70 s ribozoma bağlı yeni oluşan zincir komplekslerini veya ncs'yi izole etmek için buzun üzerine koyarak reaksiyonu durdurun. Translasyon reaksiyonunu 20 milimolar yığınlar halinde %5 ila %30 sükroz gradyanının 4,5 mililitresinin üzerine katmanlayın. Potasyum hidroksit pH 7.5 15 milimolar magnezyum, 100 milimolar potasyum asetat ve santrifüjlemeyi takiben dört santigrat derecede iki saat boyunca 41.000 RPM'de bir milimolar DTT santrifüjü, programlanabilir bir yoğunluk gradyan sistemi ve 254 nanometrede ayarlanmış bir absorbans detektörü kullanarak sakaroz gradyanını parçalara ayırın.

SEC M genişletilmiş proteininin 70 s ribozoma bağlı kalıp kalmadığını belirlemek için daha fazla analiz için 70 s ribozom içeren fraksiyonları toplayın. Trikloroasetik asit ekleyerek her gradyan fraksiyonunda proteini çökeltin. Numuneleri ertesi gün gece boyunca dört santigrat derecede inkübe edin, proteini peletlemek için numuneleri 15 dakika boyunca 14.000 kez G'de santrifüjleyin, peletleri dört ila bir milimolar tris, HCL pH 7.6 oranında yıkayın.

Peletleri havayla kurutun, ardından SDS sayfa yükleme tamponunda yeniden askıya alın. Numuneleri tris Trice SDS sayfasına göre çözün, ardından jelleri sabitleyin ve kurutun ve burada gösterildiği gibi oto radyografi ve fosfo görüntülemeye tabi tutun. İn vitro translasyonun ardından, 70 S ribozomları, gama B kristalin proteininin ribozoma stabil bir şekilde bağlı kalmasını sağlamak için sakaroz, gradyan, santrifüjleme ve fraksiyonlama ile izole edildi.

Fraksiyonlar içeren 70'ler bir araya getirildi, tuzdan arındırıldı, tampon değiştirildi ve ek bir sükroz gradyan santrifüjleme turuna tabi tutuldu. Burada sunulan sonuçlar, SEC M'nin gama B kristalin RNC'lerinin translasyonel durmasını verimli bir şekilde indükleyebileceğini göstermektedir. Bir kez ustalaştıktan sonra, bu teknik, genellikle bir gece TCA çökeltme adımını içeren yeni oluşan zincirin jel elektroforez analizi dışında bir iş gününde yapılabilir.

Bu prosedürü denerken, herhangi bir adımda RNA kontaminasyonunu önlemek açıkça kritiktir.
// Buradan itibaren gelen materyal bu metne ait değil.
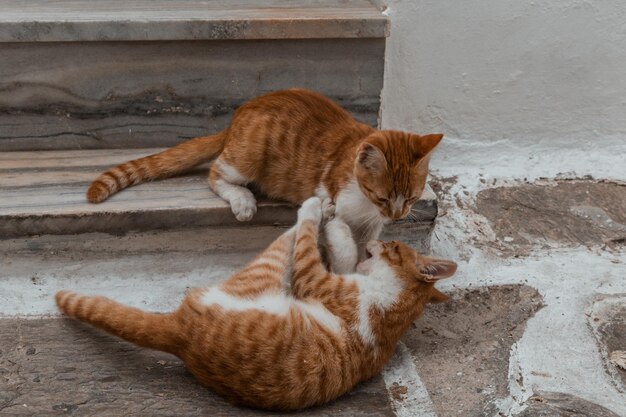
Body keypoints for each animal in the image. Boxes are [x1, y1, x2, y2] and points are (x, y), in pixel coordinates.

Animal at [56, 197, 456, 410]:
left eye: (393, 245)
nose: (379, 242)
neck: (394, 305)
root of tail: (181, 335)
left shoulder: (317, 280)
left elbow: (316, 243)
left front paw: (334, 221)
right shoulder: (342, 274)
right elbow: (343, 253)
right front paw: (343, 228)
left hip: (265, 270)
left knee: (293, 232)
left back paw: (315, 204)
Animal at [85, 89, 442, 268]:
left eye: (410, 198)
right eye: (382, 197)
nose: (396, 215)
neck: (367, 208)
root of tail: (238, 116)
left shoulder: (371, 225)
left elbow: (367, 242)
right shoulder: (334, 203)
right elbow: (342, 244)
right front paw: (347, 264)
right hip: (249, 155)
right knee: (215, 173)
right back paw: (242, 200)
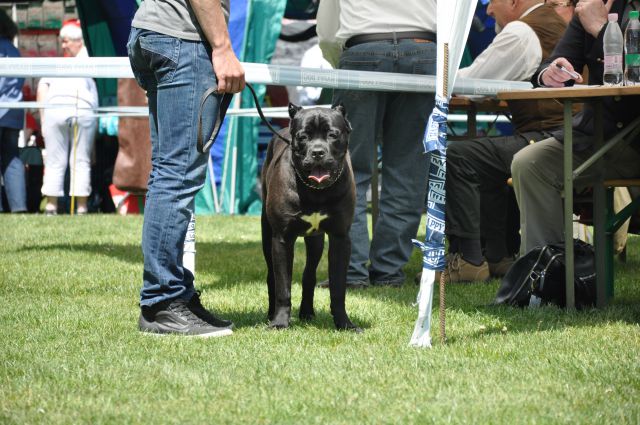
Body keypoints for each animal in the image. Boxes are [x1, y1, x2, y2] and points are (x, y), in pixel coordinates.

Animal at [260, 102, 360, 332]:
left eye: (333, 134)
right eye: (303, 136)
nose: (317, 152)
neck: (316, 191)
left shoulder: (340, 238)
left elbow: (338, 287)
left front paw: (344, 323)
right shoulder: (282, 239)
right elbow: (283, 287)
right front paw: (280, 322)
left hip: (315, 241)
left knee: (308, 274)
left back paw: (307, 312)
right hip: (266, 234)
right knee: (272, 277)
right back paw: (271, 315)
RNS kontaminasyonu, ekstraktın translasyon verimliliğini etkileyebilir ve 70. ribozomdan yeni ortaya çıkan polipeptitin salınmasına yol açabilir. Bu prosedürü takiben, nihai hedefe bağlı olarak 70. ribozoma stabil bir şekilde bağlanmış önceden belirlenmiş lanxess'in NAST ve polipeptitleri elde edilebilir.

Bu kompleksler, NMR veya fre gibi doğrudan ve dolaylı yaklaşımlar kullanılarak ribozoma bağlı yeni oluşan zincirlerin doğrulanmasının belirlenmesi veya geliştirildikten sonra faktör ve ligand bağlanmasının test edilmesi gibi çeşitli amaçlar için kullanılabilir. Bu teknik, yapısal biyoloji ve protein katlama alanındaki araştırmacıların, ribozoma bağlı tam uzunlukta proteinlerin yanı sıra cot translasyonel katlama ara maddelerinin doğrulanmasını keşfetmelerinin yolunu açtı. Bu videoyu izledikten sonra, 70 s ribozoma kararlı bir şekilde bağlanmış yeni ortaya çıkan polipeptidin nasıl hazırlanacağını ve izole edileceğini iyi anlamış olmalısınız, bu da tranalizyonel protein katlanması alanındaki çeşitli soruları yanıtlamak için daha fazla kullanılabilir.

Radyoaktif izotoplar ve örneğin A 35 metiyonin gibi etiketli amin asitlerle çalışmanın özel önlemler gerektirdiğini ve bu prosedürü gerçekleştirirken her zaman dikkate alınması gerektiğini unutmayın.